Gun.Smoke follows the Capcom theme of the 1980s. It's really cool looking, but it's insanely difficult. Most people can make it through the first couple of stages without too much trouble. Comanche Village is tough, but doable. However, when you hit Death Mountain, all bets are off. The main problem comes from the gunslingers who always appear behind you and are very difficult to avoid. Only with extremely fast reflexes and an encyclopedic knowledge of the later maps will you ever beat the game.
Difficulty aside, the game is a lot of fun. You are a gun man who is trying to save the people of Hicksville from the evil gang of crooks, the Wingates. The game is a scrolling shoot 'em up, and as you kill off your opponents you receive money to buy better weapons, more ammo, and various other useful items. Each stage ends with a boss, and when you kill them you'll receive bonus reward money.
Gun.Smoke's music is very professional. The sound is fitting to the Western theme (as fitting as chiptunes can get, anyway), and the quality is above average, like most Capcom games. The soundtrack is also pretty grandiose, with each stage having its own sound, and even each boss having their own theme. Rather than use the arcade score by Ayako Mori, Capcom instead had Junko Tamiya create brilliant original scores. This may be due to a presumed rule by Nintendo that adaptations of arcade games had to have differences.
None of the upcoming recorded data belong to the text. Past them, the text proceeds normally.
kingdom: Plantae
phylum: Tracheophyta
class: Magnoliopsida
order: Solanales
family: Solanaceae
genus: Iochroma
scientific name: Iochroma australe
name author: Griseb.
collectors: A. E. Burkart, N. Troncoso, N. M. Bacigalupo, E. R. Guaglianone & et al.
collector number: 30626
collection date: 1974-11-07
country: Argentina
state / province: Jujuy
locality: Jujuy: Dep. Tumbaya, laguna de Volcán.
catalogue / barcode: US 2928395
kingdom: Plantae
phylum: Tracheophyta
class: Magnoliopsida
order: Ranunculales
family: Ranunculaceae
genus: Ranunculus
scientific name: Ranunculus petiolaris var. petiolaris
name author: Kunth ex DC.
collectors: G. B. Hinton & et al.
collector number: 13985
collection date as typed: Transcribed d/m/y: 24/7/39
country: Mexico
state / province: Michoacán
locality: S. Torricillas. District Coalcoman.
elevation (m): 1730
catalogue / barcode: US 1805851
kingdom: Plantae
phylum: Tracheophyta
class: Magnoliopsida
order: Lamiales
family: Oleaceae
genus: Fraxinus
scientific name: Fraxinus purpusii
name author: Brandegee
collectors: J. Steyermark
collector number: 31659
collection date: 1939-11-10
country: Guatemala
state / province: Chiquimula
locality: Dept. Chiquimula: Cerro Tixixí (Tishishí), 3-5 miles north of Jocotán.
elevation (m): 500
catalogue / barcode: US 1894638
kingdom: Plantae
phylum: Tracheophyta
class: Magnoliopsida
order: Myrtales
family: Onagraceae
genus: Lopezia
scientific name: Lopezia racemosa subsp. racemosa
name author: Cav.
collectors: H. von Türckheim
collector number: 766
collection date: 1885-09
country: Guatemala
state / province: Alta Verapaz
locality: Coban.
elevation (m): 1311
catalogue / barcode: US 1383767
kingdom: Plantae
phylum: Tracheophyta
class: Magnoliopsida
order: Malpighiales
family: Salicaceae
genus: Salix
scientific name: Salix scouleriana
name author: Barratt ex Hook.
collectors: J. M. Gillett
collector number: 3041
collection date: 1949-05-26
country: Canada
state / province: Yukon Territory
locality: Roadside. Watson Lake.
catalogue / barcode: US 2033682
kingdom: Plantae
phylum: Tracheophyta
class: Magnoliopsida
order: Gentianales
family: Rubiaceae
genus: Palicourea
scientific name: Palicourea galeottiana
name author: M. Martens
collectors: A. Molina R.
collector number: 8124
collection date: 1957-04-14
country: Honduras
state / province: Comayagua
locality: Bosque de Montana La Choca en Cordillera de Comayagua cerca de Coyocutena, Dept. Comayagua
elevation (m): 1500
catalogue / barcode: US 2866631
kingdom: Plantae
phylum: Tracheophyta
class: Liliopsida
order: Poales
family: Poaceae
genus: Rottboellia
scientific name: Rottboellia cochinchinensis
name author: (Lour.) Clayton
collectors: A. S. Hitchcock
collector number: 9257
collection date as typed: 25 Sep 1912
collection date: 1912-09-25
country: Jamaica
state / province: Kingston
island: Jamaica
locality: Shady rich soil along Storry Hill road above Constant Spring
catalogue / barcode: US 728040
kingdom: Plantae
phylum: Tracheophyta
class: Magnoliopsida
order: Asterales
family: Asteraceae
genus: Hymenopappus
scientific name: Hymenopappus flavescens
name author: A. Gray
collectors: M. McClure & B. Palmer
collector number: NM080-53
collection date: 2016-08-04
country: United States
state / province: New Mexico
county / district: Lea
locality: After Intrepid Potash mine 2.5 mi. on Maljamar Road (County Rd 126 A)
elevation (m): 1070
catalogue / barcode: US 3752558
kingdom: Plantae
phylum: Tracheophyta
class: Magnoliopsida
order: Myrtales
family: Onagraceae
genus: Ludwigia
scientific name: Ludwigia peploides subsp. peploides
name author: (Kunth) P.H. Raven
As traditional with most games at the time, Junko Tamiya had to painstakingly write the music in 6502 assembly macros using hexadecimal numbers. She used Yoshihiro Sakaguchi's sound driver.
Though the Japanese version of the game was released for the Famicom Disk System, it does not use the RP2C33 chip's expansion audio channel, leaving it unchanged from the NES version. However, the NES version's sountrack reigns superior, as it contains more music than the Disk System original.
- Ripper: Chris Covell
- Recorder: TheAlmightyGuru
- Game Credits:
Junko Tamiya has personally acknowledged that she is the person behind the alias Swimmer Tamichan.
The credits are the same in both the Disk System and NES releases. The only real difference is the text; The Disk System version uses the standard 8-bit text, and the NES version uses a more western-style text.
We have received verification from various composers at Capcom that the NES sound drivers were programmed by Yoshihiro Sakaguchi.
Ripping NES music is a very arduous process that is beyond the scope of this site.